Gabriel Said Reynolds
University of Notre Dame theologian Gabriel Reynolds studies the Quran and the interactions between Christians and Muslims. Academic courses taught by Reynolds include “Foundations of Theology,” “Islam and Christian Theology,” “The Qur’an and Its Relation to the Bible,” “The Holy Land” and “Islamic Origins.” He is the author of the forthcoming book “The Qurʾan in Conversation with the Bible: The Qurʾan Translation of Ali Quli Qaraʾi Annotated with Biblical Texts and Commentary.”
How would you describe the research you pursue?
My research is focused on the study of the Quran in general and the relationship of the Quran to the Bible in particular. I am convinced that the Quran — traditionally thought to have been proclaimed in a largely pagan environment — was in fact proclaimed in the midst of Jews and (especially) Christians, and that it is best understood when we understand the way it refers to Biblical literature. The Quran and the Bible, in my opinion, are intimately connected.
A secondary area of research is the relationship between Muslims and Christians through the centuries, including theology, culture and politics.
Has the recently intensified persecution of Christians in the Middle East (particularly that inflicted by Islamic State, or ISIS) noticeably affected the sorts of interfaith theological scholarship you do?

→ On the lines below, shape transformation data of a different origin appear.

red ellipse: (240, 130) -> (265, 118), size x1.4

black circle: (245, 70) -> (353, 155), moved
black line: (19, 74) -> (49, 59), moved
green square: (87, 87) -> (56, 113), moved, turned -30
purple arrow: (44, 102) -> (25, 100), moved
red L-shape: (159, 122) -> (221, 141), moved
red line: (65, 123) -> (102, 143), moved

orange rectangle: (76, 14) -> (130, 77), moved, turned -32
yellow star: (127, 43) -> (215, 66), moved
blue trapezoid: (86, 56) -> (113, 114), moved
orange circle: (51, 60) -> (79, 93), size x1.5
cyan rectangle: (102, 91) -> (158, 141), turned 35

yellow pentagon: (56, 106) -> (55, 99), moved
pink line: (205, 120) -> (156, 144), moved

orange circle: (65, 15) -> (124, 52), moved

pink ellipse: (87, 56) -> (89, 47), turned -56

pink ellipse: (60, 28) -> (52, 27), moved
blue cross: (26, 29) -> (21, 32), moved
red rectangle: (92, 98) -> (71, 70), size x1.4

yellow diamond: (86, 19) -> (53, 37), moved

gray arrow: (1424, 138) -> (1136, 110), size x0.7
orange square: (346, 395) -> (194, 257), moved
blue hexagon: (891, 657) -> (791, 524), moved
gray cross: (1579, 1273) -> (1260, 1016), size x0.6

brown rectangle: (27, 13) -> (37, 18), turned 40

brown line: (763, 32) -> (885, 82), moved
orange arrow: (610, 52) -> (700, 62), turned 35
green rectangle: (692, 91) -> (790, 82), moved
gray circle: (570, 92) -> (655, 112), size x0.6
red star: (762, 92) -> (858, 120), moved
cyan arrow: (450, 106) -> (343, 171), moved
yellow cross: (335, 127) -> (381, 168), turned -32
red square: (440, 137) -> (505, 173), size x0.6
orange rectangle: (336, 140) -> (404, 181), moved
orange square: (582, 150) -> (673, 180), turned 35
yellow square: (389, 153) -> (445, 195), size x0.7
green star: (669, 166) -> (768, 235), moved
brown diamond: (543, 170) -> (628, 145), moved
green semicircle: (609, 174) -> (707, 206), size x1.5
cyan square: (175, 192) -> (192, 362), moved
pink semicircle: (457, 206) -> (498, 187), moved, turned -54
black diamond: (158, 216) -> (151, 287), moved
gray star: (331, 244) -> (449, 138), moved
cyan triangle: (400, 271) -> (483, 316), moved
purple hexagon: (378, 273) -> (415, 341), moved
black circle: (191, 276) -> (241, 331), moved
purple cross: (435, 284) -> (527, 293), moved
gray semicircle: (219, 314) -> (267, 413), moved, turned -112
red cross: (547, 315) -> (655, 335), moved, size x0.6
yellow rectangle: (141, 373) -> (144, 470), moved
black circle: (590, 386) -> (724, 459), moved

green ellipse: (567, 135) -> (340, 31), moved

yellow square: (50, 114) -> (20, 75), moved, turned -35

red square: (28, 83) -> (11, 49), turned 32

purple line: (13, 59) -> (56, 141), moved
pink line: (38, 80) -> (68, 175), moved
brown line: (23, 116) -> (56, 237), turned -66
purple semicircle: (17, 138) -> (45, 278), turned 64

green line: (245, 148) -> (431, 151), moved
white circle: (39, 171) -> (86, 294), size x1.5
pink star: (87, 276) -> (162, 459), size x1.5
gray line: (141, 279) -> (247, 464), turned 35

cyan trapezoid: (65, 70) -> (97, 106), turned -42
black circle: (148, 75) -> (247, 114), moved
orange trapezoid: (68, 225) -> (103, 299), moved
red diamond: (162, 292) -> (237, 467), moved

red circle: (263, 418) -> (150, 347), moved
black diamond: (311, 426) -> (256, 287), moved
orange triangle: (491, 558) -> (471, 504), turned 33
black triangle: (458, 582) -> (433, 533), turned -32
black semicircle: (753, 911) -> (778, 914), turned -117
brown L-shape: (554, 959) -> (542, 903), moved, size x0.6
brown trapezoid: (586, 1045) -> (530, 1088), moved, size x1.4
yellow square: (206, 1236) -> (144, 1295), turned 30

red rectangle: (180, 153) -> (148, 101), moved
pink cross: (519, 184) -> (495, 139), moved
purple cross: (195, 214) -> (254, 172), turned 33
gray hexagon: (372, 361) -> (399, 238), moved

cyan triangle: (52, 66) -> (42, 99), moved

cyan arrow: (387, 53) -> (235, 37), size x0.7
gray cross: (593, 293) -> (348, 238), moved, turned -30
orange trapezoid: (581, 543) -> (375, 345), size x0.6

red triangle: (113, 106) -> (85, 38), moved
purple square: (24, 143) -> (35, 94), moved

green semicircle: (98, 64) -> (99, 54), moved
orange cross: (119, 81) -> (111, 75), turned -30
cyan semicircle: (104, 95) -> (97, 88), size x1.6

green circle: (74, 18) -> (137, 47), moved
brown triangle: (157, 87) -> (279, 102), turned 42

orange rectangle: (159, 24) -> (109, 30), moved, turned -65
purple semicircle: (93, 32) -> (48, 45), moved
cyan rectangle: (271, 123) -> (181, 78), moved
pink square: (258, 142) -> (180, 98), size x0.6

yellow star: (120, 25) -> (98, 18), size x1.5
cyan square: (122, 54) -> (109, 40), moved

Unfortunately the persecution of Christians has intensified in many places in the Islamic world, including not only the areas controlled by ISIS but also Nigeria, Egypt, Saudi Arabia and Pakistan, among other countries. Indeed the witness of Christian martyrs in these places has not infrequently been heroic. Still this leaves scholars with a dilemma. On the one hand, it is incumbent on us to speak out in defense of Christians and others who are suffering persecution and bigotry. On the other hand, it is important not to generalize about the attitudes of Muslims towards Christians, as Islam is a diverse religion like any other, and in a special way to recognize the positive role that so many Muslims play in American society.
What do you expect, hope for and/or fear in the future for Muslim-Christian relations?
The rise of a particular triumphalist form of Sunni Islam in many parts of the Islamic world is worrying, not only for Christians but also for Shiites and other minorities. Those who believe in this form of Islam advocate aggressively for a strict application of Islamic law and believe that the welfare of Sunni Muslims matters above the welfare of others. They are truly motivated by an “us versus them” ideology. Everything suggests that this ideology is still on the rise. However, other Muslim voices, particularly in the West, are advocating for more pluralist forms of Islam. It remains to be seen if those voices might have an impact on the Islamic world itself and on attitudes there to minorities.